Given the high-rise projects proposed for Square One, it will have a bustling downtown in a few decades. The wide roads that Mississauga will probably re-purposed.

In terms of transportation what Mississauga needs:

1 - Extension of Eglinton LRT to link up with Hurontario LRT and later on being extended all the way to Erin Mills
2 - Adding back the downtown loop of the Hurontario LRT
3 - Subway being extended from Kipling to Square One
4 - GO Train Stop at Square One on the Milton Line
5 - Milton Line being made all day two way by getting the missing link finished
 
Mississauga is awkward in that it doesn't really have a traditional city centre (aside from Port Credit), and that the majority of its commuters travel to Toronto. I am excited for what's going on at Square One area, but I am still uncertain how the new developments will be able to create an urban centre. The blocks are still too big, the streets too wide, and overall too auto-oriented.

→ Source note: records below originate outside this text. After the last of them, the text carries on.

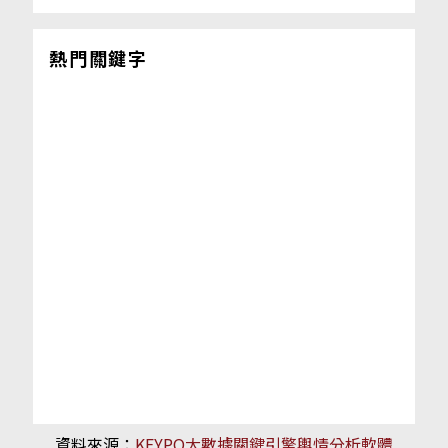
熱門關鍵字
資料來源：
KEYPO大數據關鍵引擎輿情分析軟體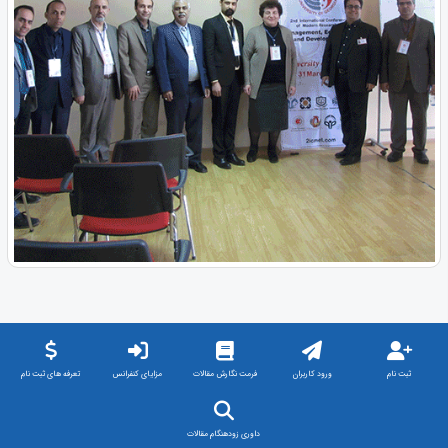
ثبت نام
ورود کاربران
فرمت نگارش مقالات
مزایای کنفرانس
تعرفه های ثبت نام
داوری زودهنگام مقالات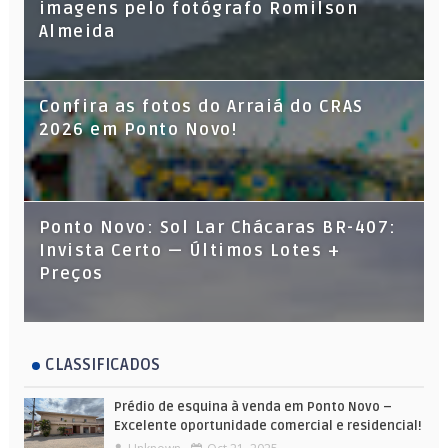
imagens pelo fotógrafo Romilson
Almeida
Confira as fotos do Arraiá do CRAS
2026 em Ponto Novo!
Ponto Novo: Sol Lar Chácaras BR-407:
Invista Certo — Últimos Lotes +
Preços
CLASSIFICADOS
Prédio de esquina à venda em Ponto Novo –
Excelente oportunidade comercial e residencial!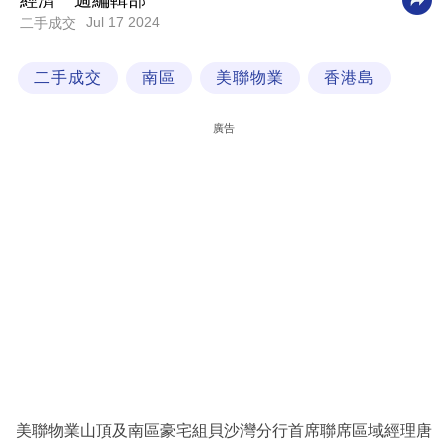
經濟一週編輯部
Jul 17 2024
二手成交
科
技
二手成交
南區
美聯物業
香港島
職
場
廣告
生
活
時
事
專
欄
訂
閱
專
美聯物業山頂及南區豪宅組貝沙灣分行首席聯席區域經理唐
區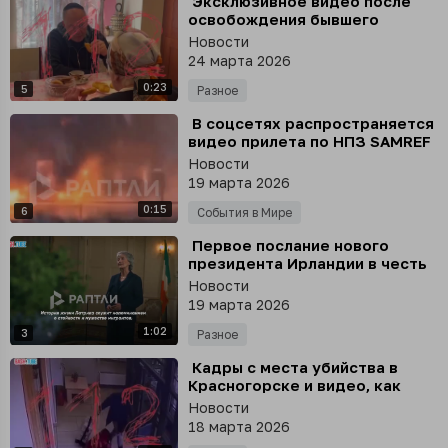
⁣ Эксклюзивное видео после
освобождения бывшего
заместителя главы
Новости
Росприроднадзора из колонии
24 марта 2026
0:23
5
Разное
⁣ В соцсетях распространяется
видео прилета по НПЗ SAMREF
в Саудовской Аравии
Новости
19 марта 2026
0:15
6
События в Мире
⁣ Первое послание нового
президента Ирландии в честь
Дня святого Патрика - и
Новости
скандал в соцсетях
19 марта 2026
1:02
3
Разное
⁣ Кадры с места убийства в
Красногорске и видео, как
стриптизёр выносит
Новости
расчленённое тело своей
18 марта 2026
девушки в чемоданах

I have been thinking recently that Mississauga should actually play up the Cooksville area more. Cooksville has (mostly) a more traditional street grid and a GO Station (plus potential Dundas BRT in the future). It actually sorta resembles some of the typical "hollowed out" downtown areas of many North American cities. If more development took place in Cooksville to redevelop those parking lots, and intensify some of that 1-2 storey commercial buildings, you could end up with a second more urban downtown area that contrasts against the high-rise built-form of MCC/SQ1.
 
I wouldn't say a majority travel to Toronto, there is actually a huge amount of employment in Mississauga. I'd have to check census data to confirm that though.

The thing is that even if a majority of Mississaugans don't work in Toronto, the two job markets *are* combined. Someone in Toronto will likely be willing to apply for a job in Mississauga and vice-versa. It's why a lot of people balk at calling it a separate city. They are a single "marketplace", regardless of the municipal boundary.
 
I wouldn't say a majority travel to Toronto, there is actually a huge amount of employment in Mississauga. I'd have to check census data to confirm that though.

The thing is that even if a majority of Mississaugans don't work in Toronto, the two job markets *are* combined. Someone in Toronto will likely be willing to apply for a job in Mississauga and vice-versa. It's why a lot of people balk at calling it a separate city. They are a single "marketplace", regardless of the municipal boundary.

According to the Mississauga Mayor, more people commute into Mississauga to work than those commuting out. But most of those work in job center clusters along the 401 near the airport, Meadowvale and few other industrial areas and the airport itself.